What did the user find frustrating about GPT 5.3’s behavior during the process?
-The user found GPT 5.3 frustrating because it constantly questioned the validity of the user's request, leading to long debates about whether the user was asking for the right thing. This delayed progress and made the experience feel like a one-sided argument.
How long did both models take to complete the task?
-Both models took a total of 15 minutes to complete the task. However, the GPT model spent much of that time debating with the user, while Opus spent 8 minutes planning and 7 minutes executing, which led to a faster overall result.
What was the final outcome of both models' implementations?

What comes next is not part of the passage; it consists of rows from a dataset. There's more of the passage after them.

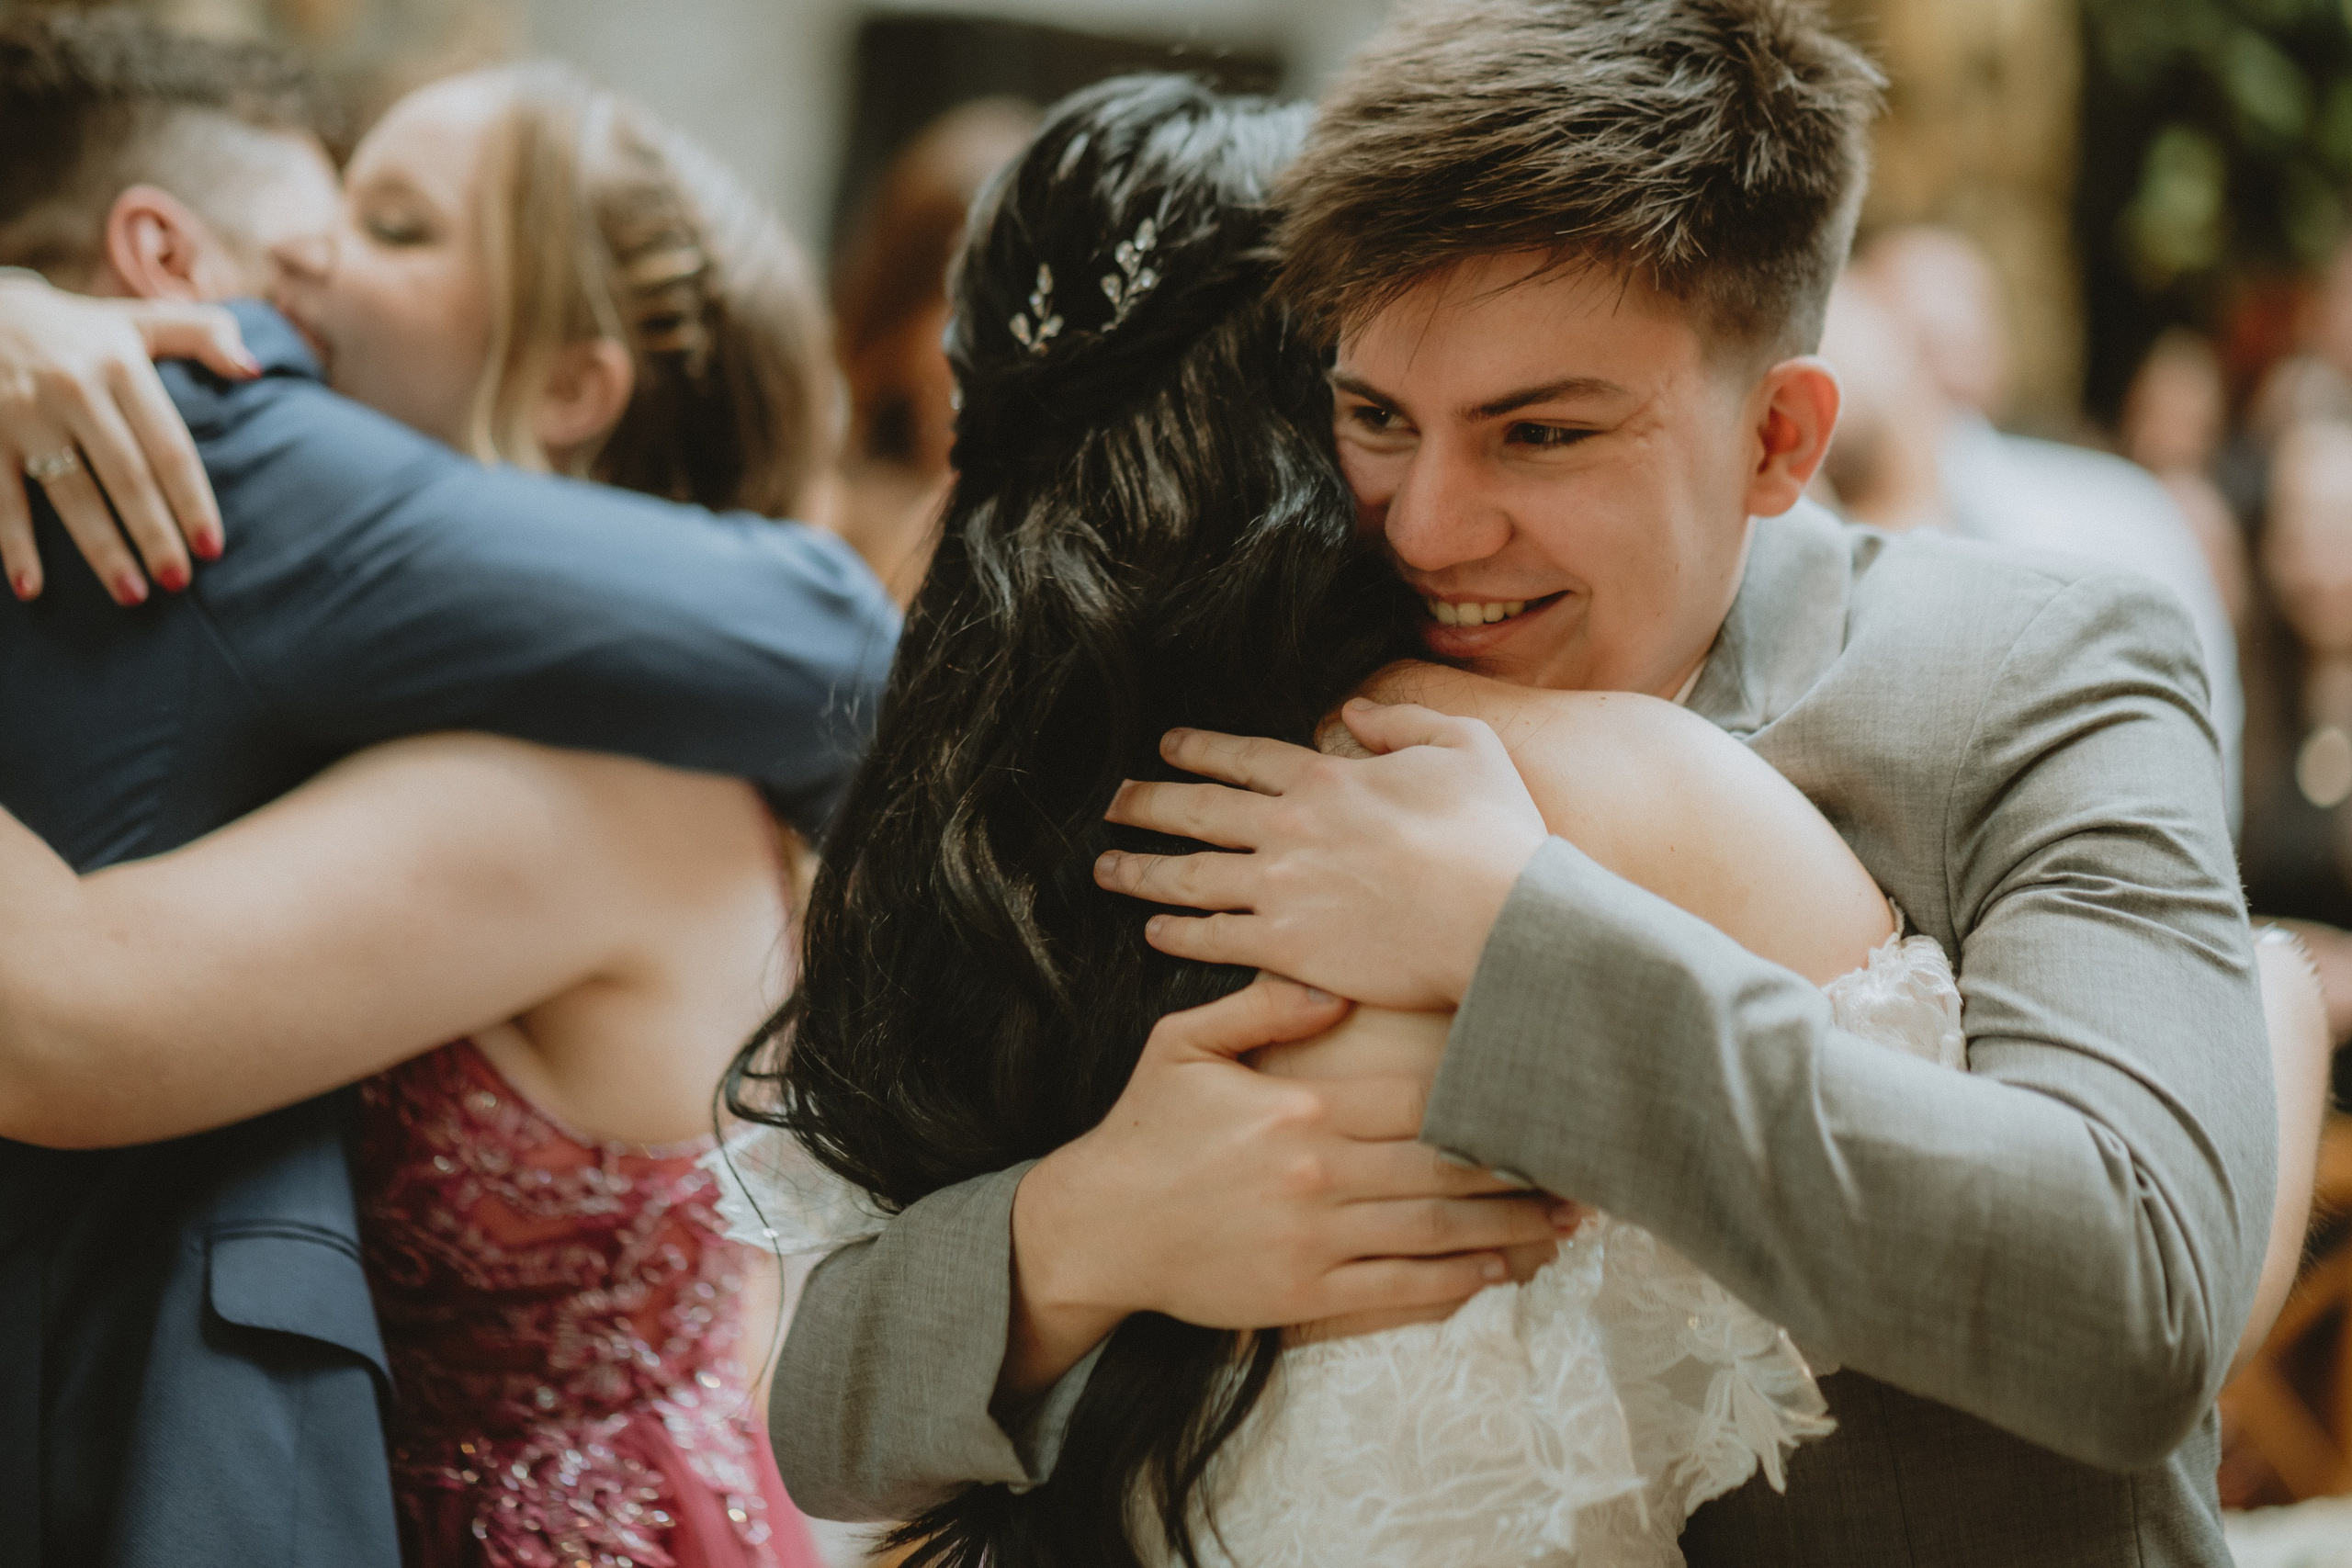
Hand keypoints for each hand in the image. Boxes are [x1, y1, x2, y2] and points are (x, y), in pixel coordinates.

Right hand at [0, 274, 257, 605]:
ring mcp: (23, 411)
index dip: (192, 500)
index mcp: (121, 366)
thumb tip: (253, 370)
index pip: (169, 446)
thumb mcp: (137, 321)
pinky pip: (1, 495)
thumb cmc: (76, 329)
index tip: (212, 548)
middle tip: (178, 582)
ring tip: (132, 594)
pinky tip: (33, 586)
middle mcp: (74, 389)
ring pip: (71, 492)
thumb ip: (202, 335)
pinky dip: (13, 542)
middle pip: (126, 477)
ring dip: (102, 549)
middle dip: (155, 534)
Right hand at [1003, 974, 1568, 1397]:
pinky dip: (1458, 1281)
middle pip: (1446, 1166)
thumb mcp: (1184, 1044)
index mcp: (1299, 1107)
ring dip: (1511, 1228)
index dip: (1488, 1096)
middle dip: (1522, 1169)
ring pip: (1436, 1231)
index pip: (1419, 1097)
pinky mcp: (1305, 1294)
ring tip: (1568, 1223)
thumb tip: (1335, 988)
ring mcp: (1315, 1239)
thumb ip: (1263, 1009)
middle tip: (1586, 1166)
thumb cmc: (1143, 1128)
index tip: (1540, 1089)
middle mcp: (1318, 1173)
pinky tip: (1501, 1271)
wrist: (1097, 1227)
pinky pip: (1399, 1288)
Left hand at [1095, 700, 1549, 1008]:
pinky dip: (1177, 932)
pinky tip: (1153, 929)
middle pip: (1196, 811)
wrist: (1503, 922)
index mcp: (1326, 779)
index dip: (1198, 750)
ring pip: (1188, 875)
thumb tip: (1352, 711)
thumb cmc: (1496, 836)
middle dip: (1145, 804)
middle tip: (1112, 803)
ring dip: (1139, 870)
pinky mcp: (1287, 947)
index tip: (1166, 747)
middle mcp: (1288, 829)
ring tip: (1105, 869)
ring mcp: (1281, 890)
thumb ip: (1403, 720)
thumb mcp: (1466, 746)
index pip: (1242, 757)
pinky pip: (1213, 937)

-Both models failed to fully implement the solution. GPT 5.3 failed because the login button wasn't visible in the interface. Opus 4.6 failed due to an incorrect redirect link in the callback, but it was able to implement the feature more effectively overall.
What did Opus 4.6 do differently when implementing the feature?
-Opus 4.6 asked detailed questions about the interface, such as where to place the login button. This helped ensure the implementation would be more user-friendly. It also worked proactively to investigate the user’s setup and troubleshoot issues during the process.
How did GPT 5.3 and Opus 4.6 differ in terms of adding and removing code?
-GPT 5.3 added 1,000 lines of code and removed 43, whereas Opus 4.6 added 1,300 lines and removed 99. Opus ended up adding more code but was able to deliver a functional solution, while GPT's code additions didn't resolve the problem effectively.
What key insight did the user gain from this testing process?
-The user learned that Opus 4.6 was more flexible and proactive in solving the problem, while GPT 5.3 was rigid in its approach, questioning the user’s instructions and delaying the solution. This experience highlighted that different AI models might be better suited to different tasks.
Why did the user ultimately prefer Opus 4.6 for this task?
-The user preferred Opus 4.6 because it was faster, more cooperative, and actually worked towards solving the problem by investigating the existing setup. Despite some bugs, Opus completed the task more effectively, whereas GPT 5.3 spent too much time debating with the user and failed to resolve the issue.